FTX Founder and Democrat Super Donor Sam Bankman-Fried Admits Woke ‘Effective Altruism’ Is an Act

Photographer: Ting Shen/Bloomberg

Disgraced FTX founder and Democrat super donor Sam Bankman-Fried has finally begun detailing his version of the events surrounding the downfall of the cryptocurrency exchange, at one point telling a journalist via Twitter DM’s that his “effective altruism” ethos was largely an act.

In a recent report from Vox, journalist Kelsey Piper outlines her recent interactions with FTX founder and former CEO Sam Bankman-Fried. Breitbart News has previously reported on the downfall of the cryptocurrency exchange and panic from investors. Now Bankman-Fried is facing investigations from both the Securities and Exchange Commission and the Department of Justice.

Despite all this, Bankman-Fried was quick to respond to Piper’s Twitter DM’s about the current situation and what led to the downfall of FTX. Piper writes:

Bankman-Fried, though, apparently wanted to talk. About how FTX and his hedge fund Alameda Research had gambled with customer money without, he claims, realizing that’s what they were doing. About who gets lauded as a hero and who’s the fall guy. About regulators. (“Fuck regulators.”) About what he regrets (“Chapter 11,” the decision to declare bankruptcy) and about what he would have done differently with FTX and Alameda (“more careful accounting + offboard Alameda from FTX once FTX could live on its own”).

Piper says she spoke to Bankman-Fried via Twitter DM’s for over an hour and posted screenshots of some of the conversation to Twitter. Piper says that she was attempting to make sense of the Bankman-Fried actually believes and his personal ethics when it comes to business and finance.

During the conversation, Bankman-Fried dismissed previous comments he made that some regulation of the crypto market could be good, saying that it was just “PR.”

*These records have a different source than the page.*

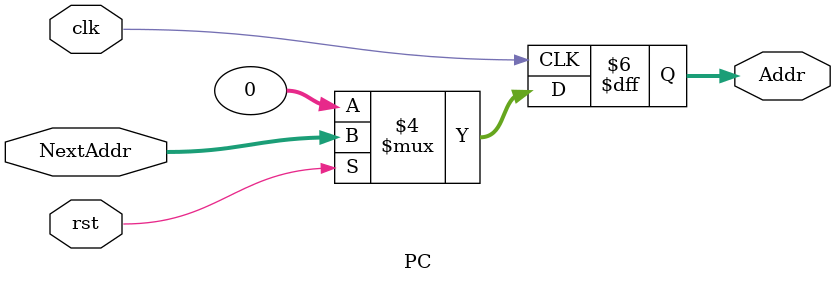
<source format=v>
`timescale 1ns / 1ps


module PC(
    input clk, rst,
    input [31:0] NextAddr,
    output [31:0] Addr
);
    reg [31:0] Addr;

    always @(posedge clk)
    begin
        if(~rst)
            Addr <= {32{1'b0}};
        else
            Addr <= NextAddr;
    end
endmodule
</source>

Piper asked Bankman-Fried about a question she had asked in an earlier interview about the ethics of running a cryptocurrency company while claiming to want to help the world. Piper likened this to a tobacco company making billions of dollars claiming that it is to fund philanthropic efforts, many would still consider this a negative thing for the world and whether there was a “line” that he would not cross.

At the time, Bankman-Fried responded: “There is some line. The answer can’t be there is no line. Or else, you know, you could end up doing massively more damage than good. And I think more generally, you could say, okay, fine, but just, like, subtract that out. But I don’t think it’s that simple, either. Because there are a lot of complicated but important second-order harms that come if your core business is bad for the world, in terms of your ability to work with partners and your ability to work with partners in your philanthropic efforts.”

“You could imagine that if the Philip Morris Foundation had really good ideas about how to improve the world, they probably would still have a really hard time working with the Gates Foundation. So I do think it’s more complicated than that. And you have to seriously contend with what the impact is of your direct work.”

Returning to this idea, Piper reiterated Bankman-Fried’s answer and asked if his opinion remained the same, to which Bankman-Fried said “man all the dumb shit I said, it’s not true, not really.”

Bankman-Fried has continued to claim that FTX did not invest the despots of crypto account holders on the exchange but that Alameda Research — the investment firm he owns — had borrowed more money from FTX than he realized.